Freitag, Mai 01, 2009

Die Statuten von 1727 - I. Herrschaftliche Gebote und Verbote

Die Herrnhuter Statuten von 1727, quasi die Ordnung des Lebens in Herrnhut, zitiert nach "Zinzendorf und die Herrnhuter Brüder - Quellen zur Geschichte der Brüder-Unität von 1722 bis 1760", Friedrich Wittig Verlag 1977:

I. Herrschaftliche Gebote und Verbote

1. Die ersten Werkmeister in diesem Bau und die ersten Einwohner, welche in der Chronika Fol. 1 benennt sind, sollen, solange sie leben, von allen Einwohnern Ehrerbietung und Liebe, und von der Obrigkeit des Orts aller besondern Freundschaft und Beförderung genießen, auch in bequemen Dingen allen Einwohnern vorgezogen, in der Mitleidenheit aber, wenn daselbst wohnen, soviel möglich verschont, auch sie und ihre Häuser (soviel an der Herrschaft) von aller Einquartierung auf ihre Lebenszeit frei erklärt werden.

2. Herrnhut soll zu ewigen Zeiten von aller Dienstbarkeit, Leibeigenschaft u.s.w. mit allen seinen statutenmäßigen Einwohnern frei gesprochen sein, und da sie eine nachkommende Herrschaft darzu nötigen wollte, Ihro diesfalls zu gehorsamen nicht schuldig sein, auch durch Eid, Güte oder Ernst jemals darzu verpflichtet werden können.

Aufgabenstellung:
Zitieren Sie aus den oben stehenden Herrnhuter Statuten von 1727 die Stelle, die mit den Worten „Die Herrnhuter Statuten“ einsetzt und mit „frei erklärt werden.“ schließt.

Vorliegendes Material:

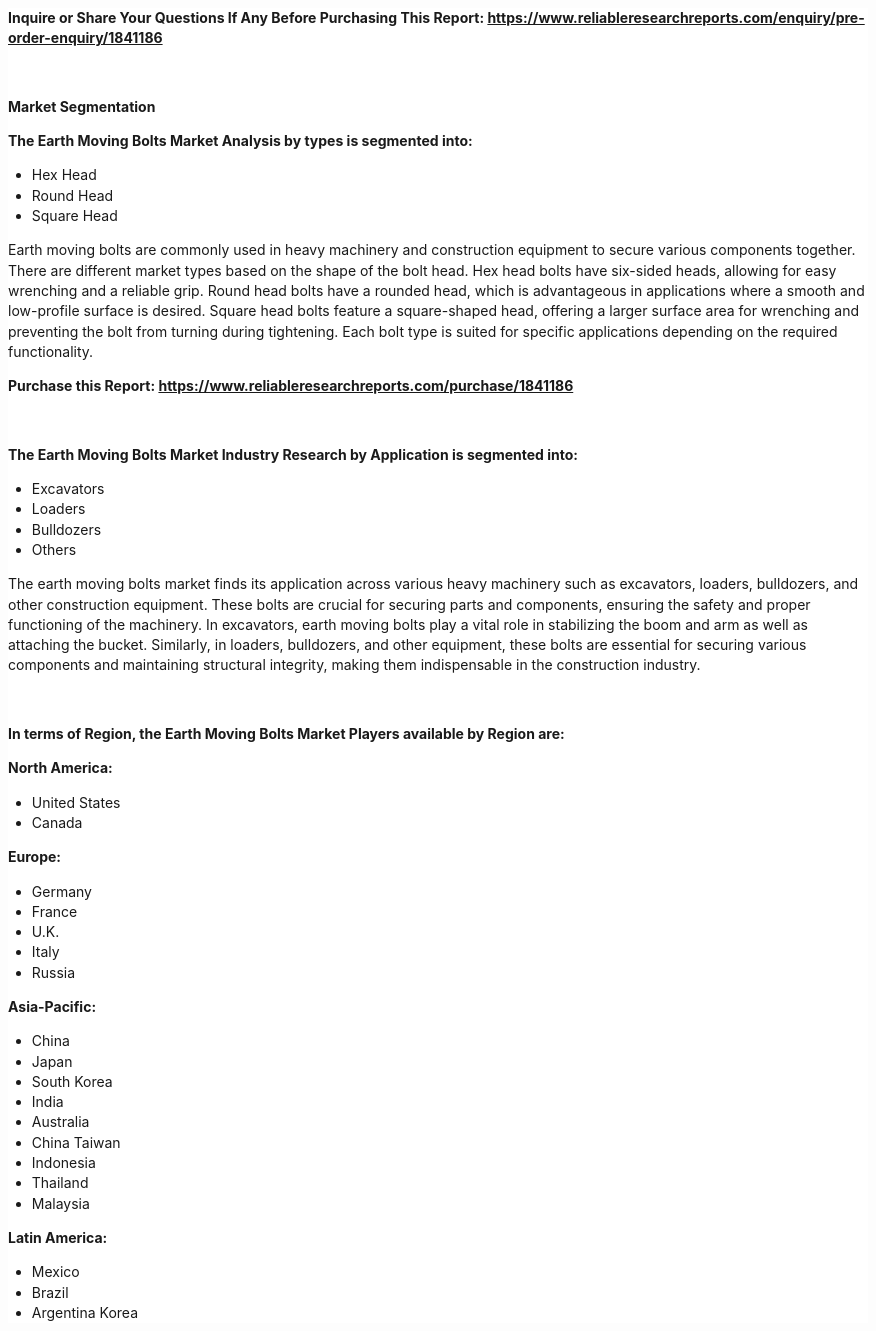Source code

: <p><strong>Inquire or Share Your Questions If Any Before Purchasing This Report: <a href="https://www.reliableresearchreports.com/enquiry/pre-order-enquiry/1841186">https://www.reliableresearchreports.com/enquiry/pre-order-enquiry/1841186</a></strong></p>
<p>&nbsp;</p>
<p><strong>Market Segmentation</strong></p>
<p><strong>The Earth Moving Bolts Market Analysis by types is segmented into:</strong></p>
<p><ul><li>Hex Head</li><li>Round Head</li><li>Square Head</li></ul></p>
<p><p>Earth moving bolts are commonly used in heavy machinery and construction equipment to secure various components together. There are different market types based on the shape of the bolt head. Hex head bolts have six-sided heads, allowing for easy wrenching and a reliable grip. Round head bolts have a rounded head, which is advantageous in applications where a smooth and low-profile surface is desired. Square head bolts feature a square-shaped head, offering a larger surface area for wrenching and preventing the bolt from turning during tightening. Each bolt type is suited for specific applications depending on the required functionality.</p></p>
<p><strong>Purchase this Report:&nbsp;<a href="https://www.reliableresearchreports.com/purchase/1841186">https://www.reliableresearchreports.com/purchase/1841186</a></strong></p>
<p>&nbsp;</p>
<p><strong>The Earth Moving Bolts Market Industry Research by Application is segmented into:</strong></p>
<p><ul><li>Excavators</li><li>Loaders</li><li>Bulldozers</li><li>Others</li></ul></p>
<p><p>The earth moving bolts market finds its application across various heavy machinery such as excavators, loaders, bulldozers, and other construction equipment. These bolts are crucial for securing parts and components, ensuring the safety and proper functioning of the machinery. In excavators, earth moving bolts play a vital role in stabilizing the boom and arm as well as attaching the bucket. Similarly, in loaders, bulldozers, and other equipment, these bolts are essential for securing various components and maintaining structural integrity, making them indispensable in the construction industry.</p></p>
<p>&nbsp;</p>
<p><strong>In terms of Region, the Earth Moving Bolts Market Players available by Region are:</strong></p>
<p>
    <p> <strong> North America: </strong>
        <ul>
            <li>United States</li>
            <li>Canada</li>
        </ul>
        </p> 
    <p> <strong> Europe: </strong>
        <ul>
            <li>Germany</li>
            <li>France</li>
            <li>U.K.</li>
            <li>Italy</li>
            <li>Russia</li>
        </ul>
        </p> 
    <p> <strong> Asia-Pacific: </strong>
        <ul>
            <li>China</li>
            <li>Japan</li>
            <li>South Korea</li>
            <li>India</li>
            <li>Australia</li>
            <li>China Taiwan</li>
            <li>Indonesia</li>
            <li>Thailand</li>
            <li>Malaysia</li>
        </ul>
        </p> 
    <p> <strong> Latin America: </strong>
        <ul>
            <li>Mexico</li>
            <li>Brazil</li>
            <li>Argentina Korea</li>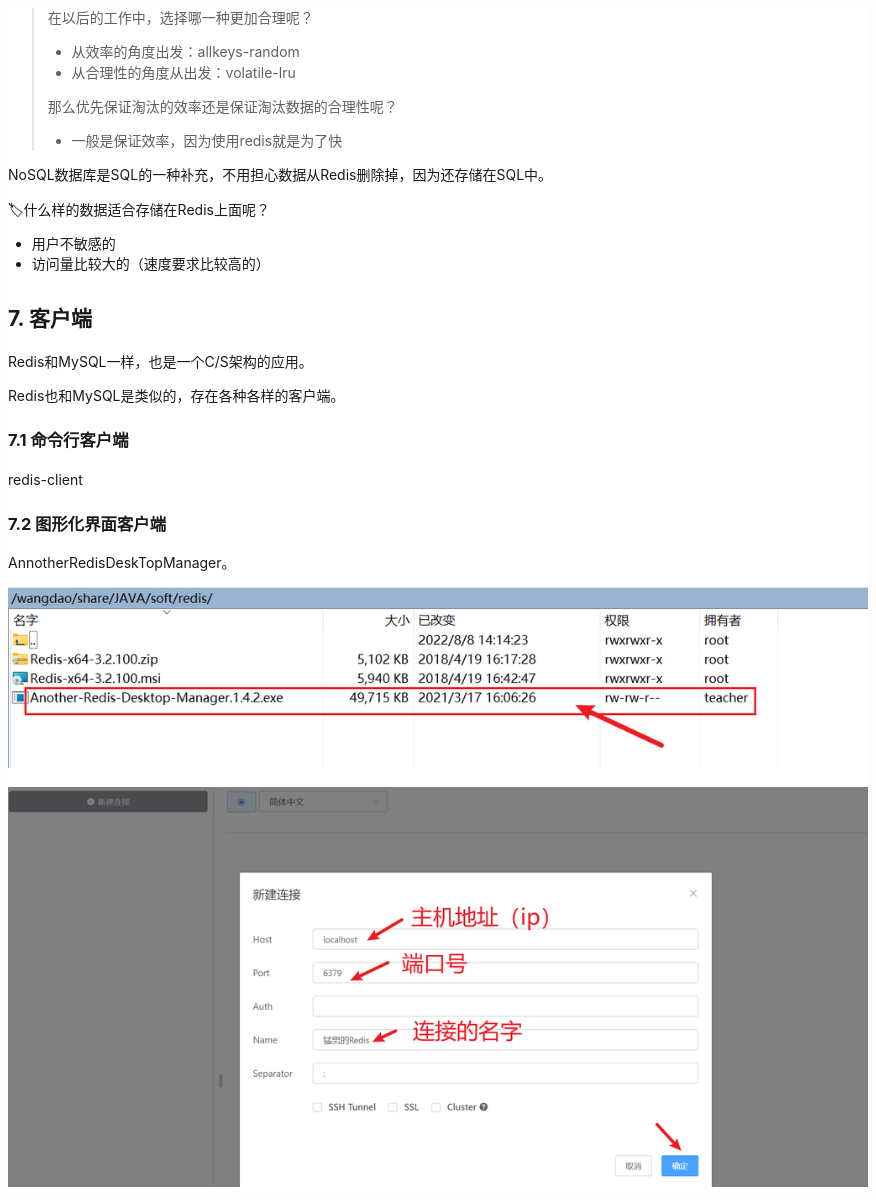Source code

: > 在以后的工作中，选择哪一种更加合理呢？
>
> - 从效率的角度出发：allkeys-random
> - 从合理性的角度从出发：volatile-lru
>
> 那么优先保证淘汰的效率还是保证淘汰数据的合理性呢？
>
> - 一般是保证效率，因为使用redis就是为了快

NoSQL数据库是SQL的一种补充，不用担心数据从Redis删除掉，因为还存储在SQL中。

 🏷️什么样的数据适合存储在Redis上面呢？

- 用户不敏感的
- 访问量比较大的（速度要求比较高的）

## 7. 客户端

Redis和MySQL一样，也是一个C/S架构的应用。

Redis也和MySQL是类似的，存在各种各样的客户端。

### 7.1 命令行客户端

redis-client

### 7.2 图形化界面客户端

AnnotherRedisDeskTopManager。

![image-20221020162526011](img/image-20221020162526011.png)

![image-20221020162820531](img/image-20221020162820531.png)
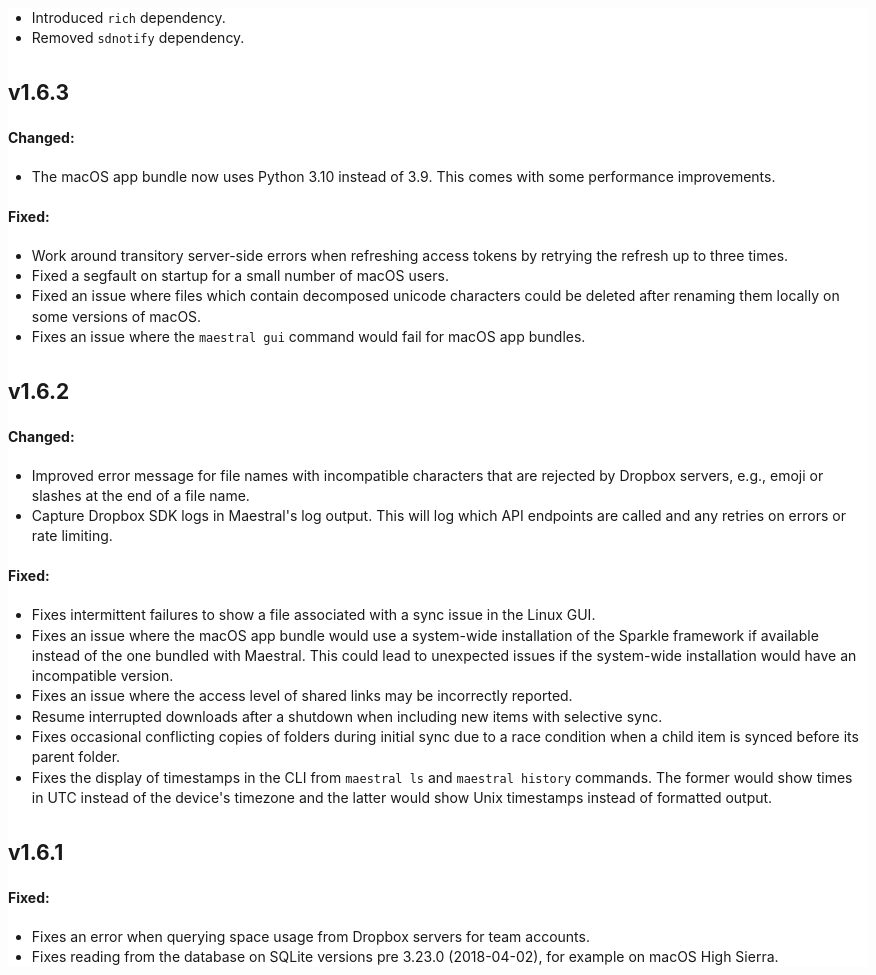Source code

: * Introduced `rich` dependency.
* Removed `sdnotify` dependency.

## v1.6.3

#### Changed:

* The macOS app bundle now uses Python 3.10 instead of 3.9. This comes with some
  performance improvements.

#### Fixed:

* Work around transitory server-side errors when refreshing access tokens by retrying
  the refresh up to three times.
* Fixed a segfault on startup for a small number of macOS users.
* Fixed an issue where files which contain decomposed unicode characters could be
  deleted after renaming them locally on some versions of macOS.
* Fixes an issue where the `maestral gui` command would fail for macOS app bundles.

## v1.6.2

#### Changed:

* Improved error message for file names with incompatible characters that are rejected
  by Dropbox servers, e.g., emoji or slashes at the end of a file name.
* Capture Dropbox SDK logs in Maestral's log output. This will log which API endpoints
  are called and any retries on errors or rate limiting.

#### Fixed:

* Fixes intermittent failures to show a file associated with a sync issue in the Linux
  GUI.
* Fixes an issue where the macOS app bundle would use a system-wide installation of the
  Sparkle framework if available instead of the one bundled with Maestral. This could
  lead to unexpected issues if the system-wide installation would have an incompatible
  version.
* Fixes an issue where the access level of shared links may be incorrectly reported.
* Resume interrupted downloads after a shutdown when including new items with selective
  sync.
* Fixes occasional conflicting copies of folders during initial sync due to a race
  condition when a child item is synced before its parent folder.
* Fixes the display of timestamps in the CLI from `maestral ls` and `maestral history`
  commands. The former would show times in UTC instead of the device's timezone and the
  latter would show Unix timestamps instead of formatted output.

## v1.6.1

#### Fixed:

* Fixes an error when querying space usage from Dropbox servers for team accounts.
* Fixes reading from the database on SQLite versions pre 3.23.0 (2018-04-02), for
  example on macOS High Sierra.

Antwort:
Die Herrnhuter Statuten von 1727, quasi die Ordnung des Lebens in Herrnhut, zitiert nach "Zinzendorf und die Herrnhuter Brüder - Quellen zur Geschichte der Brüder-Unität von 1722 bis 1760", Friedrich Wittig Verlag 1977:

I. Herrschaftliche Gebote und Verbote

1. Die ersten Werkmeister in diesem Bau und die ersten Einwohner, welche in der Chronika Fol. 1 benennt sind, sollen, solange sie leben, von allen Einwohnern Ehrerbietung und Liebe, und von der Obrigkeit des Orts aller besondern Freundschaft und Beförderung genießen, auch in bequemen Dingen allen Einwohnern vorgezogen, in der Mitleidenheit aber, wenn daselbst wohnen, soviel möglich verschont, auch sie und ihre Häuser (soviel an der Herrschaft) von aller Einquartierung auf ihre Lebenszeit frei erklärt werden.